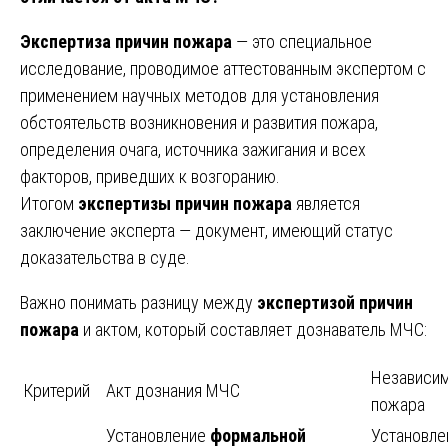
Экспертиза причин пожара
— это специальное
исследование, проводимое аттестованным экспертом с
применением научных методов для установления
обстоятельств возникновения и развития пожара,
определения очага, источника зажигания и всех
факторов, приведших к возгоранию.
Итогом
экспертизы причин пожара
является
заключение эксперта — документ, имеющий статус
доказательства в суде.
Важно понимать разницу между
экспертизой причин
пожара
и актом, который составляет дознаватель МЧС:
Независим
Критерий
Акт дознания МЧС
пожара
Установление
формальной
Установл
****************
_DIRECTIONS FOR THIS TASK_. Everything in the data above, apart from the pictures, should be retyped exactly.

_TASK RESPONSE_.
Экспертиза причин пожара
— это специальное
исследование, проводимое аттестованным экспертом с
применением научных методов для установления
обстоятельств возникновения и развития пожара,
определения очага, источника зажигания и всех
факторов, приведших к возгоранию.
Итогом
экспертизы причин пожара
является
заключение эксперта — документ, имеющий статус
доказательства в суде.
Важно понимать разницу между
экспертизой причин
пожара
и актом, который составляет дознаватель МЧС:
Независим
Критерий
Акт дознания МЧС
пожара
Установление
формальной
Установл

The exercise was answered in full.